Ionia Management says it was convicted based on the acts of rogue employees, who had been trained and repeatedly reminded of the company policy prohibiting the dumping but did it anyway. That leads us to the question of whether the company or its owners should face criminal fines and possibly jail for the acts of its subordinate employees. Or is civil liability in court more appropriate?
However you feel about criminal liability for corporate actions, in these post-Enron days, it is a fact of business. And as a employment lawyer, I feel compelled to point out a couple of the ways in which your employee relations can land you in criminal court.
The Sarbanes-Oxley Act of 2002 was directed to stop the types of accounting and corporate practices led to the Enron collapse. But there is a very broad provision in the Act which protects any individual who provides truthful information regarding the commission or possible commission of a federal crime to a law enforcement officer.

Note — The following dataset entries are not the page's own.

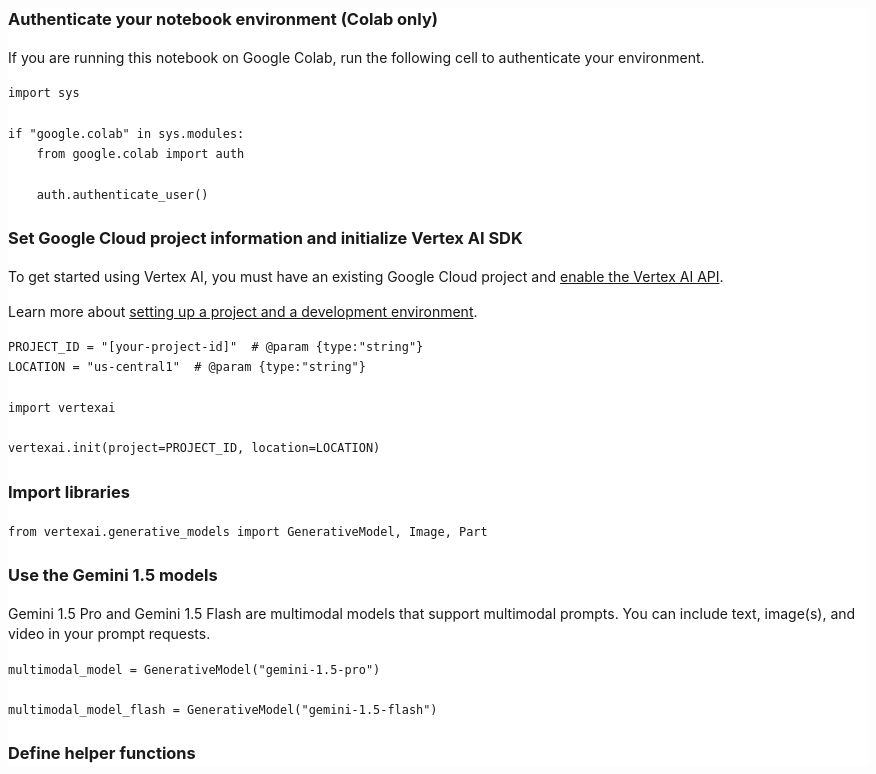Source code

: 
### Authenticate your notebook environment (Colab only)

If you are running this notebook on Google Colab, run the following cell to authenticate your environment.



```
import sys

if "google.colab" in sys.modules:
    from google.colab import auth

    auth.authenticate_user()
```

### Set Google Cloud project information and initialize Vertex AI SDK

To get started using Vertex AI, you must have an existing Google Cloud project and [enable the Vertex AI API](https://console.cloud.google.com/flows/enableapi?apiid=aiplatform.googleapis.com).

Learn more about [setting up a project and a development environment](https://cloud.google.com/vertex-ai/docs/start/cloud-environment).


```
PROJECT_ID = "[your-project-id]"  # @param {type:"string"}
LOCATION = "us-central1"  # @param {type:"string"}

import vertexai

vertexai.init(project=PROJECT_ID, location=LOCATION)
```

### Import libraries



```
from vertexai.generative_models import GenerativeModel, Image, Part
```

### Use the Gemini 1.5 models

Gemini 1.5 Pro and Gemini 1.5 Flash are multimodal models that support multimodal prompts. You can include text, image(s), and video in your prompt requests.



```
multimodal_model = GenerativeModel("gemini-1.5-pro")

multimodal_model_flash = GenerativeModel("gemini-1.5-flash")
```

### Define helper functions
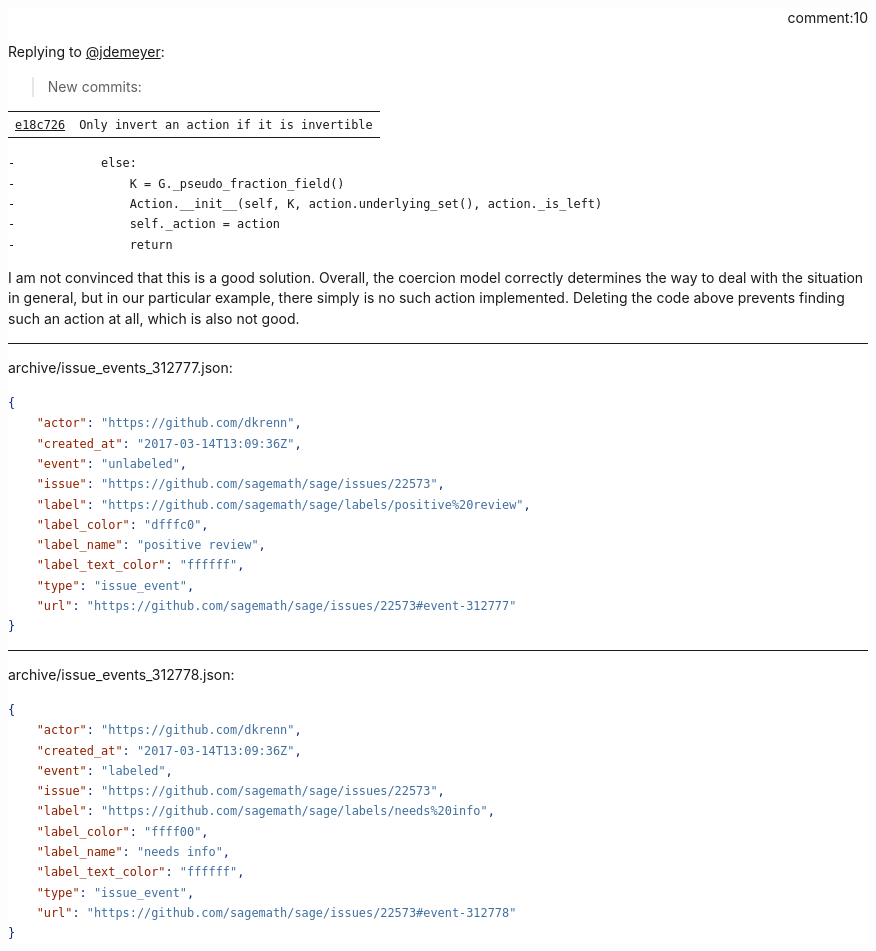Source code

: <div id="comment:10" align="right">comment:10</div>

Replying to [@jdemeyer](#comment%3A7):
> New commits:
<table><tr><td><a href="https://github.com/sagemath/sagetrac-mirror/commit/e18c726d30af85869e56778c1192277858499180"><code>e18c726</code></a></td><td><code>Only invert an action if it is invertible</code></td></tr></table>


```
-            else:
-                K = G._pseudo_fraction_field()
-                Action.__init__(self, K, action.underlying_set(), action._is_left)
-                self._action = action
-                return
```
I am not convinced that this is a good solution. Overall, the coercion model correctly determines the way to deal with the situation in general, but in our particular example, there simply is no such action implemented. Deleting the code above prevents finding such an action at all, which is also not good.



---

archive/issue_events_312777.json:
```json
{
    "actor": "https://github.com/dkrenn",
    "created_at": "2017-03-14T13:09:36Z",
    "event": "unlabeled",
    "issue": "https://github.com/sagemath/sage/issues/22573",
    "label": "https://github.com/sagemath/sage/labels/positive%20review",
    "label_color": "dfffc0",
    "label_name": "positive review",
    "label_text_color": "ffffff",
    "type": "issue_event",
    "url": "https://github.com/sagemath/sage/issues/22573#event-312777"
}
```



---

archive/issue_events_312778.json:
```json
{
    "actor": "https://github.com/dkrenn",
    "created_at": "2017-03-14T13:09:36Z",
    "event": "labeled",
    "issue": "https://github.com/sagemath/sage/issues/22573",
    "label": "https://github.com/sagemath/sage/labels/needs%20info",
    "label_color": "ffff00",
    "label_name": "needs info",
    "label_text_color": "ffffff",
    "type": "issue_event",
    "url": "https://github.com/sagemath/sage/issues/22573#event-312778"
}
```
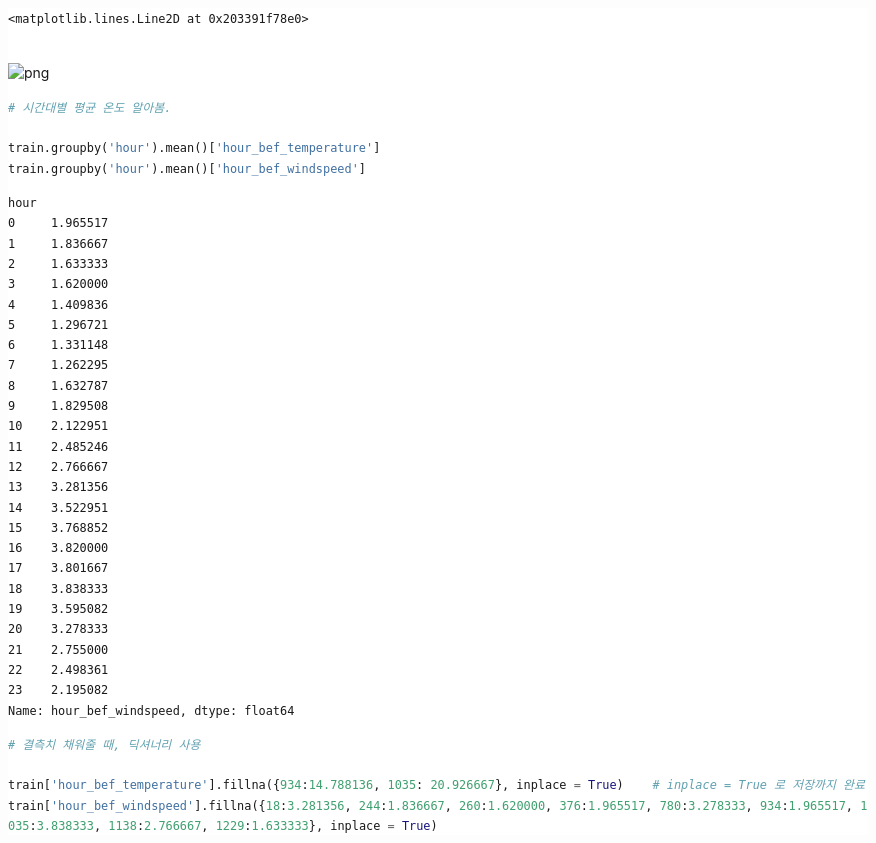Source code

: 


    <matplotlib.lines.Line2D at 0x203391f78e0>




​    
![png](output_16_1.png)
​    



```python
# 시간대별 평균 온도 알아봄.

train.groupby('hour').mean()['hour_bef_temperature']
train.groupby('hour').mean()['hour_bef_windspeed']
```




    hour
    0     1.965517
    1     1.836667
    2     1.633333
    3     1.620000
    4     1.409836
    5     1.296721
    6     1.331148
    7     1.262295
    8     1.632787
    9     1.829508
    10    2.122951
    11    2.485246
    12    2.766667
    13    3.281356
    14    3.522951
    15    3.768852
    16    3.820000
    17    3.801667
    18    3.838333
    19    3.595082
    20    3.278333
    21    2.755000
    22    2.498361
    23    2.195082
    Name: hour_bef_windspeed, dtype: float64




```python
# 결측치 채워줄 때, 딕셔너리 사용

train['hour_bef_temperature'].fillna({934:14.788136, 1035: 20.926667}, inplace = True)    # inplace = True 로 저장까지 완료
train['hour_bef_windspeed'].fillna({18:3.281356, 244:1.836667, 260:1.620000, 376:1.965517, 780:3.278333, 934:1.965517, 1035:3.838333, 1138:2.766667, 1229:1.633333}, inplace = True)
```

If the whistleblowing employee’s livelihood or employment is interfered with, not only does the company face civil whistleblower liability to the employee for wrongful demotion or termination, but everyone who was involved in the employment decision could also face criminal charges!
Another part of the Act prohibits document falsification, alteration or destruction, even before a subpoena is issued, if the intent is to conceal a document that is relevant to an official proceeding. The person altering or destroying the documents can face a fine or up to 20 years in prison.
Another way to get into trouble criminally in this day and age of identity theft is to improperly protect your employee’s personal information. Both the Fair Credit Reporting Act and the Health Care Portability and Accountability Act attach criminal penalties to the unnecessary obtaining, misuse or disclosure of an employee’s confidential information, such as credit or medical records.
The key to avoiding these possible criminal charges is to have an attorney review your document retention policies and make corrections now that help you keep confidential documents under lock and key and let you destroy unneeded documents promptly and routinely.
You also have to make sure that all of your recordkeeping, including such routine documentation as driver’s logs for the Interstate Commerce Commission or accident logs for OSHA, is truthful and accurate.
Also, have your attorney review any demotions or terminations of employees before you proceed with those employment actions if there is any suspicion that the employee has talked to anyone outside the company about a possible violation of law or regulation.
Finally, be careful when governmental investigators come calling so that you do not obstruct justice. Many statutes such as ERISA (concerning health and pension benefit plans), OSHA (safety and health) and the Texas worker’s compensation laws include criminal penalties for any attempt by an employer to mislead or impede a governmental agency investigation. Your angry reaction to having your business interrupted by a “bogus” agency investigation could result in an obstruction of justice charge against you.